- Cpl Stuart Robinson lost both legs after his vehicle was hit by a Taliban bomb in 2013 but went on to win Gold with Great Britain in The Invictus Games
- The 34-year-old coached disabled children at Hebden Green School, in Winsford, as part of Sharks inclusive programme ‘In the Pack’
A Team GB star who lost both legs in a roadside bomb in Afghanistan joined forces with Sale Sharks to inspire youngsters in a special tag rugby session at Hebden Green School, in Winsford, Cheshire.
Cpl Stuart Robinson, who won gold at the last Invictus Games as part of the GB wheelchair rugby team, told his story to two groups of excited young people before taking to his own chair to show off his skills.
And then it was over to the pupils, who had the chance to play tag rugby in their wheelchairs under the watchful eyes of coaches from the award-winning Sale Sharks Community Trust.
The day of activities was arranged as part of the inclusive ‘In the Pack’ rugby programme delivered across the north west by the Trust.
Designed to open up rugby to groups of people who might not have the chance to play the game before, inclusion coaches use tag and wheelchair tag rugby to raise awareness of disability sport.
“It was inspirational to see how the children reacted to the story that Stuart told them of how he came to play wheelchair rugby,” said Sale Sharks Inclusion Officer Vicky Irwin.
“The In the Pack programme is designed to show just how inclusive rugby can be and how powerful sport can be – and Stuart’s story demonstrates that perfectly.
“These young people have so many challenges to overcome but we want to give them confidence that they can achieve everything they want to achieve.
“And if we find someone with a dream to play Paralympic wheelchair rugby, then we’ll do our best to guide them in the right direction.”
Cpl Stuart Robinson, from Morecambe, Lancs, plays for Southport wheelchair rugby club, West Coast Crash, as well as the GBWR side.
And he was only too happy to give up a day of his time to promote wheelchair rugby – or ‘murderball’, as it is often known.
“I spent two months in a hospital bed, including six or seven weeks in an induced coma, and when I woke up I was in a pretty low place,” he said. “I needed motivation and because I love sport, that’s where mine came from.
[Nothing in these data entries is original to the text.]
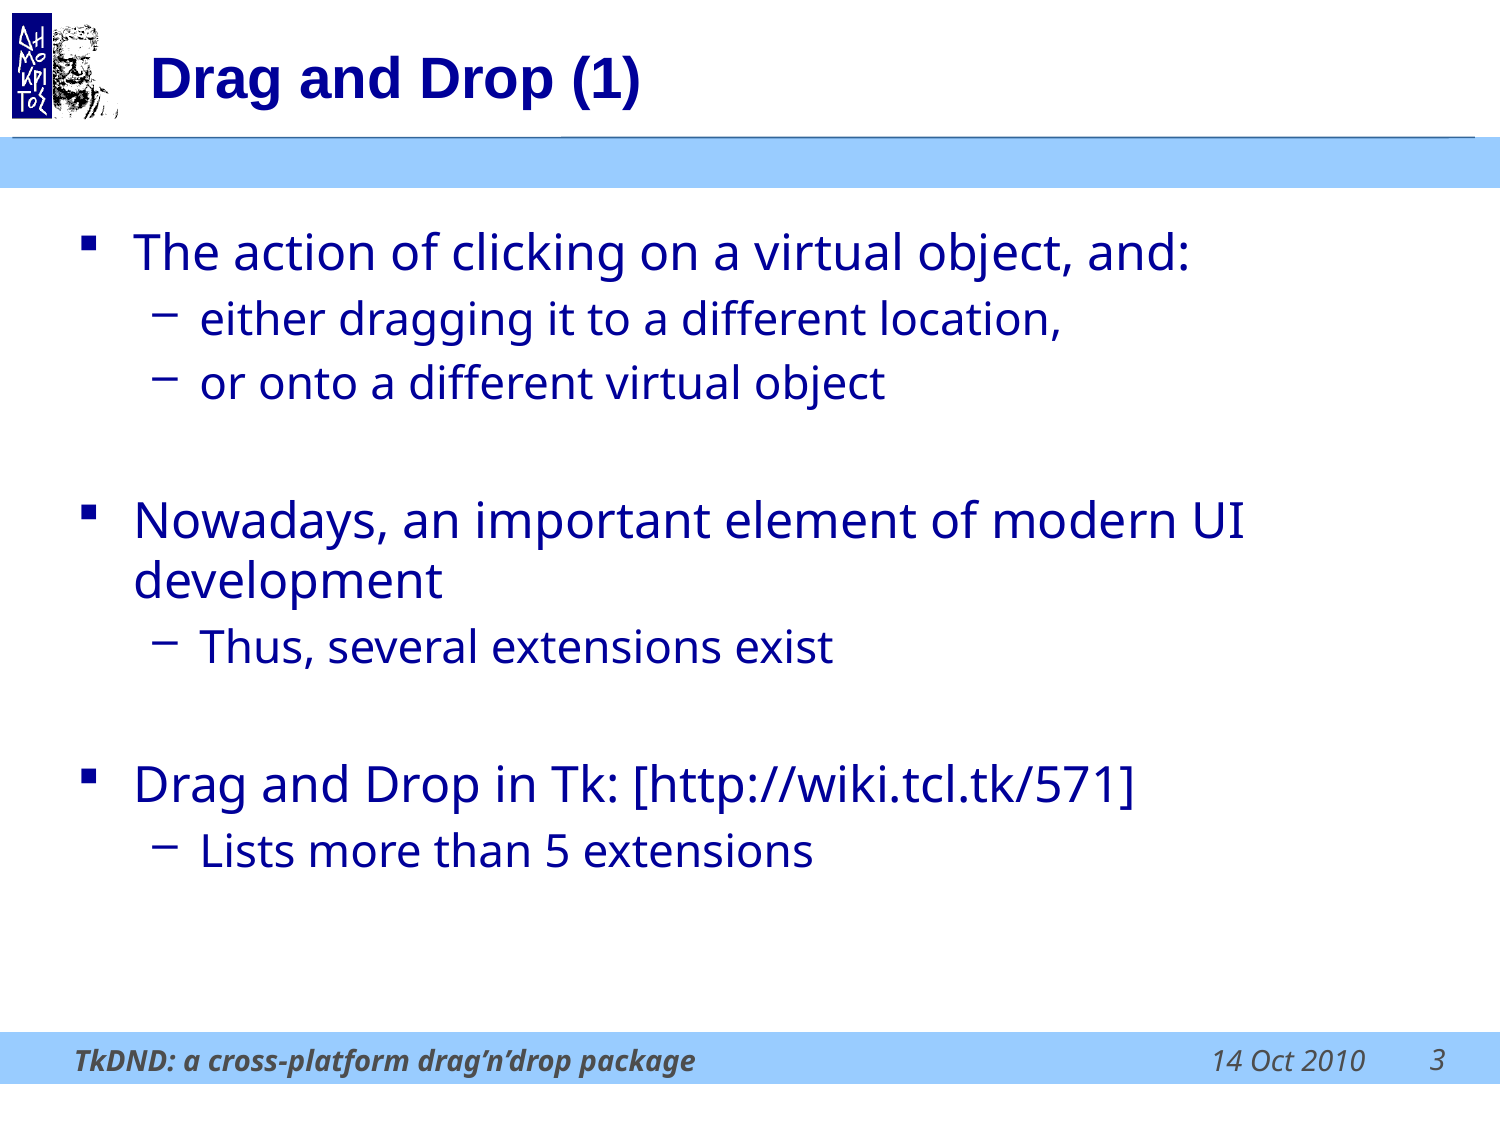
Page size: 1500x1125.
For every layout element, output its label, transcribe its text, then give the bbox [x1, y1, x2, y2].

footer TkDND: a cross-platform drag’n’drop package [58, 1034, 1190, 1086]
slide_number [1190, 1034, 1381, 1086]
title Drag and Drop (1) [135, 12, 1476, 138]
picture [11, 13, 118, 120]
slide_number 3 [1399, 1033, 1476, 1084]
list The action of clicking on a virtual object, and: either dragging it to a different location, or onto a different virtual object Nowadays, an important element of modern UI development Thus, several extensions exist Drag and Drop in Tk: [http://wiki.tcl.tk/571] Lists more than 5 extensions [62, 212, 1438, 1001]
“Wheelchair rugby gave me a chance to get fit and active and it gave me back some of the camaraderie that I felt when I was in the forces.
“Sport is such a powerful tool for showing that anything is possible. The children who take part in this fantastic programme have challenges to overcome but I’m living proof that you can achieve anything if you out your mind to it.”
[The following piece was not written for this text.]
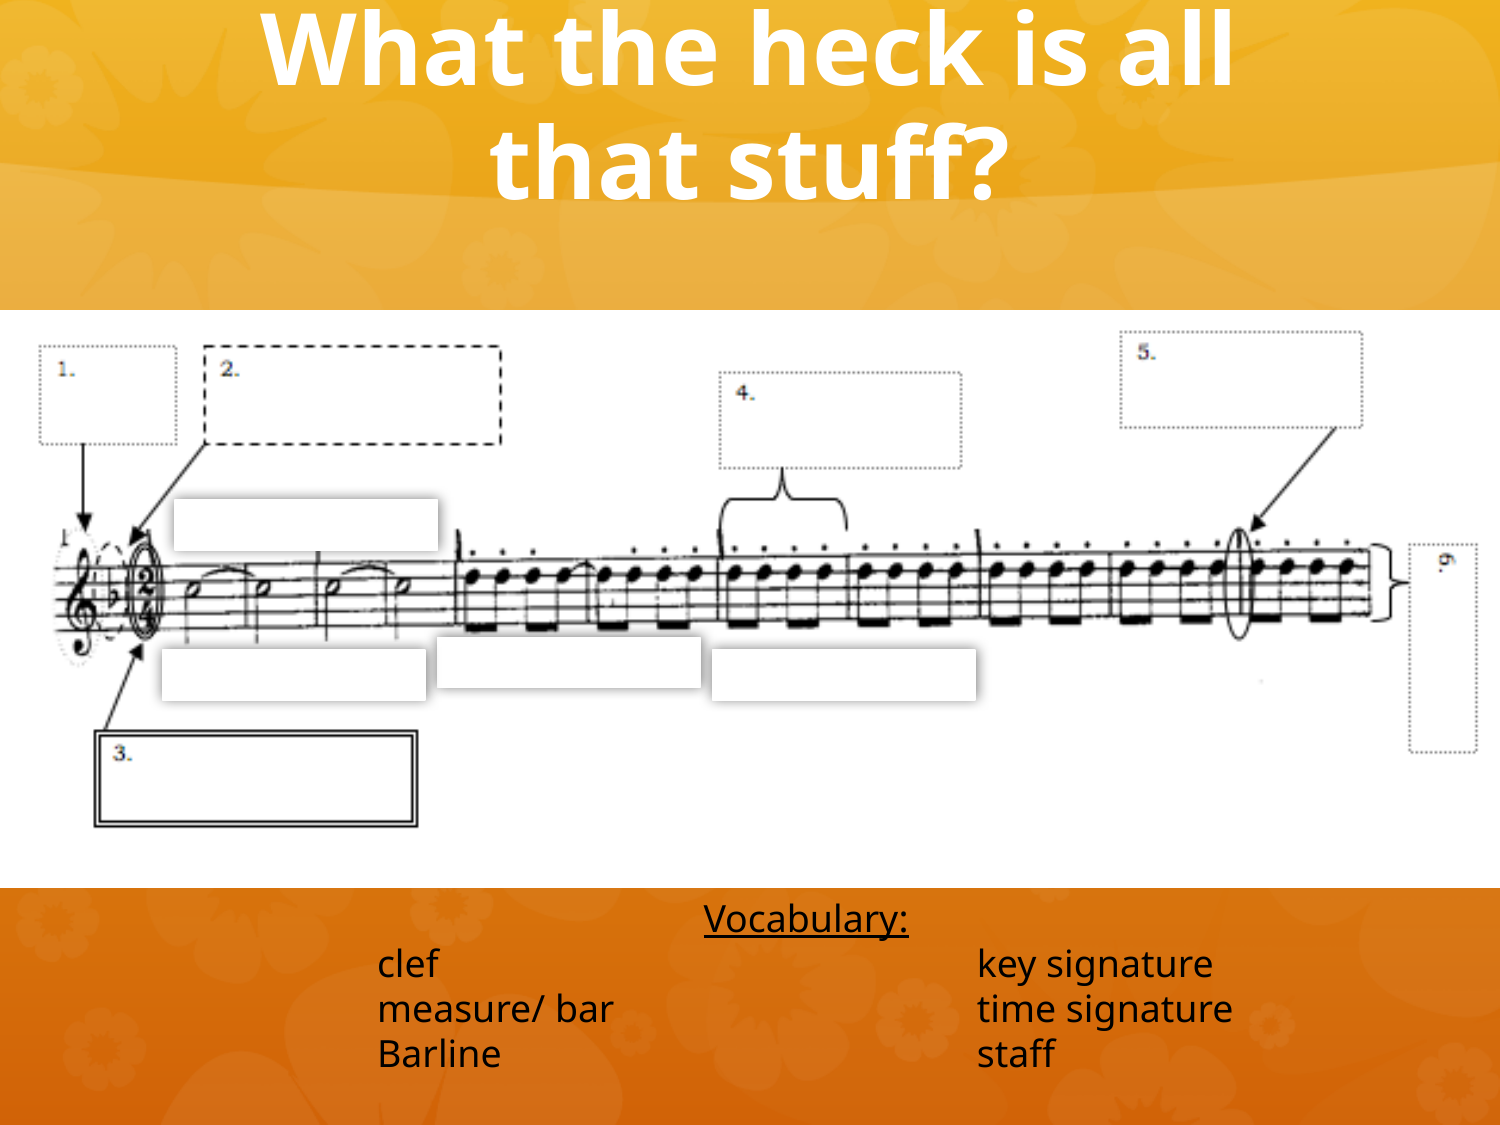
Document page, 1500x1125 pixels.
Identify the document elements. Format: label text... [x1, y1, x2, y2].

title What the heck is all that stuff? [127, 14, 1372, 203]
text_box Vocabulary: clef key signature measure/ bar time signature Barline staff [362, 907, 1250, 1083]
picture [0, 0, 1500, 1125]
Hebden Green School caters for students with a broad range of physical disabilities, medical needs and associated learning difficulties, making it the ideal partner for Sharks and the In the Pack programme.
The school’s community coordinator Faye Bye said:
“It was fantastic to welcome the Sale Sharks Community Trust to the school.
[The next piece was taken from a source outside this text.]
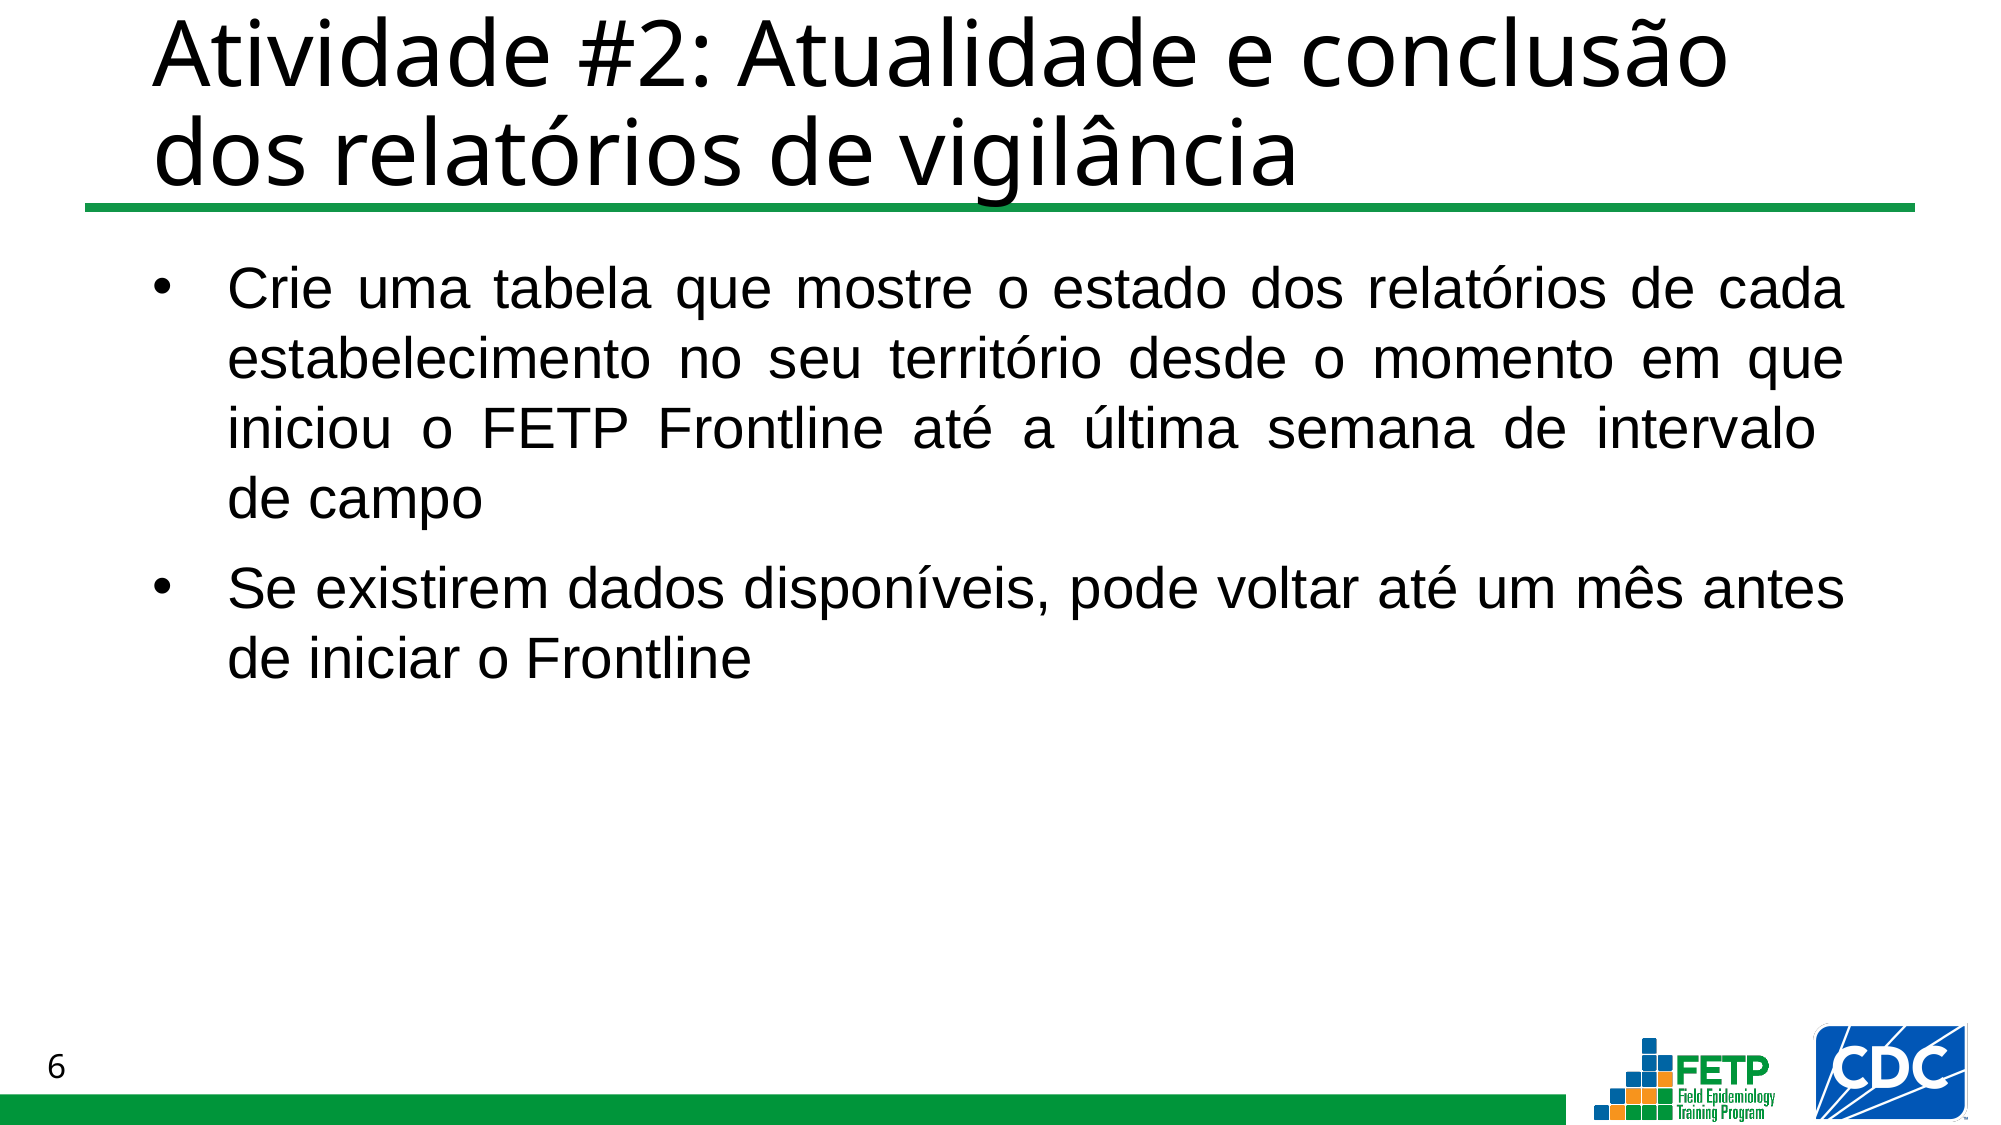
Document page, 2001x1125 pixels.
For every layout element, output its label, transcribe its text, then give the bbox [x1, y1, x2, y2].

“The impact of this programme has been wide ranging for our youngsters; helping them to experience an inclusive sport, helping them to develop new social and sporting skills, bringing out their competitive streaks and proving that they can achieve anything.
“Some of the pupils are quiet around the school but then were demanding the ball at every opportunity when they started playing rugby. We can’t wait to watch Sharks play soon and working with the trust again in the future.”